I’ve written a lot about metrics as a means to gauge the complexity of a program including SLOC and the Halstead and McCabe metrics. An often over looked metric – and one I haven’t touched on before – is one that’s in plain sight: comments
Comments are added to programs presumably to explain things that aren’t clear. And sometimes they’re enough just to get the gist of how complex it might be. While you could start with a simple count of the number of comment lines it is better to get a ratio of Comments/Statements. You can do this a few ways. The first is to take the number of comment lines and divide that into the total Lines of Code. The alternative is to divide the comments by the number of executable statements. This gives you a better idea of the ratio of the comments to the real “guts” of the program.

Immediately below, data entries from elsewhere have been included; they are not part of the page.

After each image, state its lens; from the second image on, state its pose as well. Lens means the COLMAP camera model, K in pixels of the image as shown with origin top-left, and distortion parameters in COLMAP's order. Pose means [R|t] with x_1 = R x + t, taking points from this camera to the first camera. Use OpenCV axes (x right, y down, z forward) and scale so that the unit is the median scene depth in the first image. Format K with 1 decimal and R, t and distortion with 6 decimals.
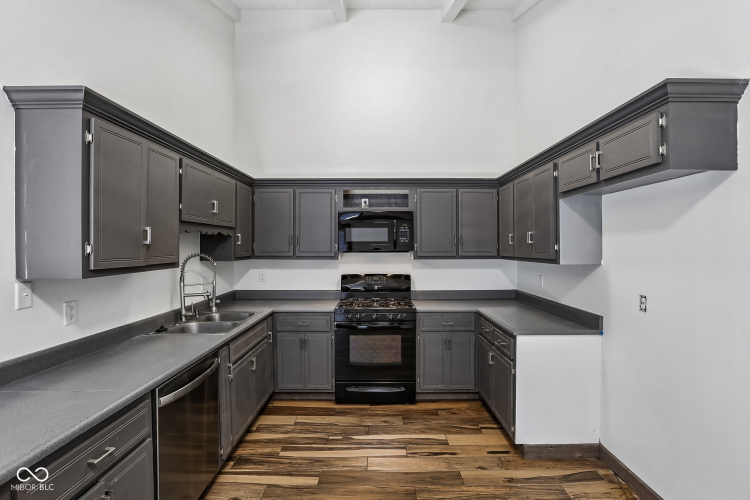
lens RADIAL K [[351.1, 0, 374.3], [0, 351.1, 248.4], [0, 0, 1]] dist [-0.043116, 0.013869]
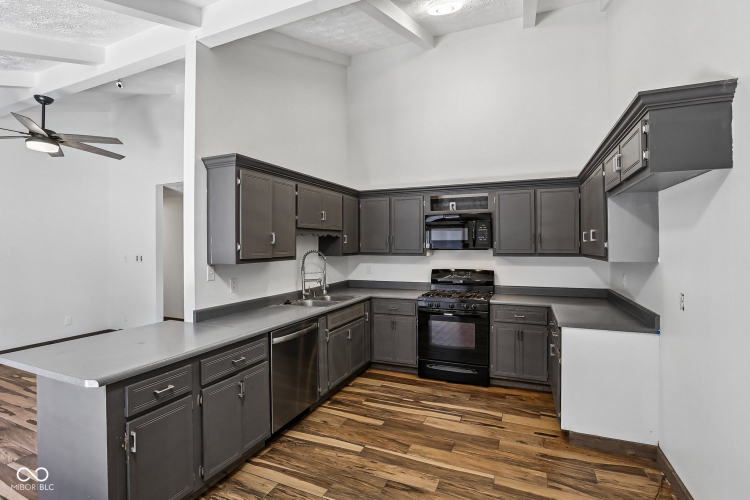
lens RADIAL K [[351.1, 0, 372.2], [0, 351.1, 246.3], [0, 0, 1]] dist [-0.043116, 0.013869]
pose [[0.918488, -0.001833, -0.395445, 0.451085], [0.001395, 0.999998, -0.001395, 0.002279], [0.395447, 0.000730, 0.918488, -0.324735]]
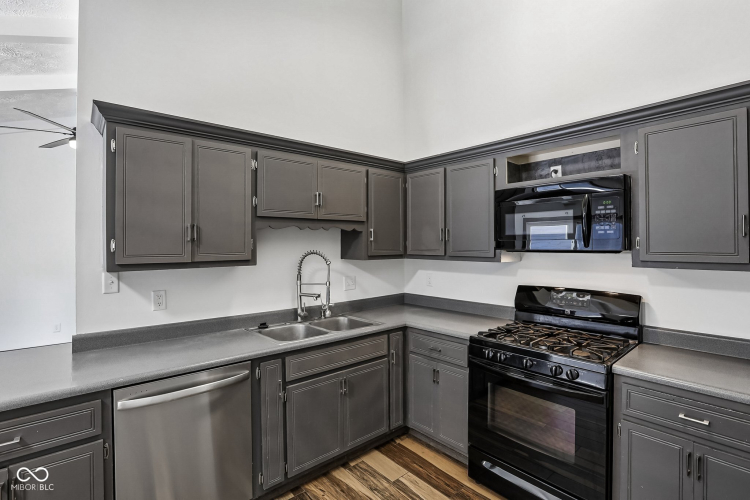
lens RADIAL K [[351.1, 0, 372.0], [0, 351.1, 244.4], [0, 0, 1]] dist [-0.043116, 0.013869]
pose [[0.660563, -0.002424, -0.750767, 0.547807], [-0.001663, 0.999988, -0.004691, 0.002355], [0.750769, 0.004347, 0.660551, 0.881326]]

Relating this metric to actual complexity can be difficult. It is best to think of it as a gauge of what the authors of the program felt they needed to say. They may have felt the need to add a lot of comments due to the complexity. To see if this might be the case you could align this metric with the Halstead and McCabe metrics. This would give you an idea if the amount of comments relates to the complexity. If you have low comments with high complexity, it could be more difficult to understand, conversely, a high amount of comments for low complexity could make the program easier to understand.
This metric can be used as part of your Quality Gate. You could establish a standard ratio to make sure that programs are well commented in relationship to size. Watching the comment count can also help you see if comments were added when changes were made. Actually, knowing the amount of comments adds another piece of information to help you better understand your programs, and your portfolio.

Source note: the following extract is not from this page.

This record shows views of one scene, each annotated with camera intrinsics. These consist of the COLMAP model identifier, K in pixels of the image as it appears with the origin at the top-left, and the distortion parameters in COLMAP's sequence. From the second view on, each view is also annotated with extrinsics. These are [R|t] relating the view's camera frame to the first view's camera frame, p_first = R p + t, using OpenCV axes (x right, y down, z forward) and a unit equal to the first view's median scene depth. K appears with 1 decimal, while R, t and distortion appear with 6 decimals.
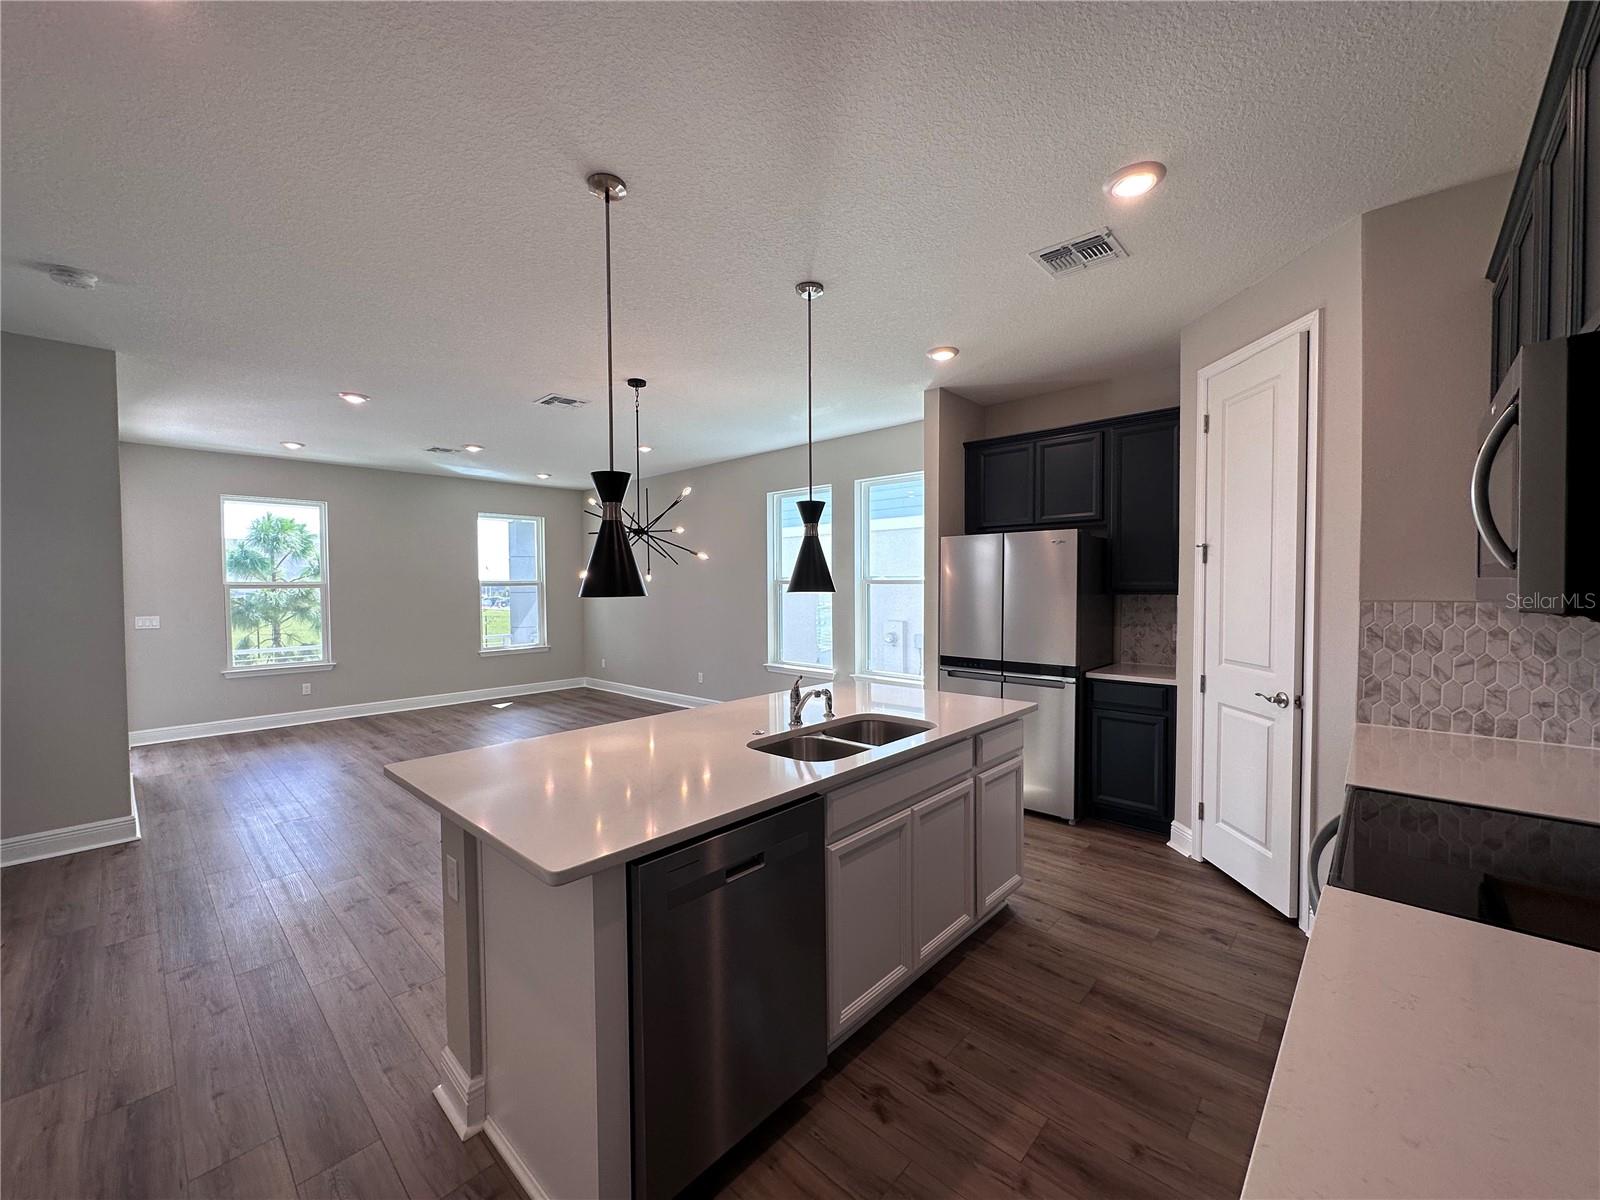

Here are some things to keep in mind with this metric:
- it does not know the content of the comments. It only knows that there is a comment in the code;
- this is based on the idea that people naturally comment things that don’t seem clear, so a high level would therefore indicate that it was perceived to be complex, and they accounted for it;
- if you have a standard of having a template at the beginning of a program that contains a summary and list of changes this could skew the results slightly in that the ratio would be higher in smaller programs, but it would be diluted in larger ones;
- consider what a large amount of comments may mean. Perhaps the code itself is too complex or the naming isn’t clear. What could be done to make it more “self-documenting”?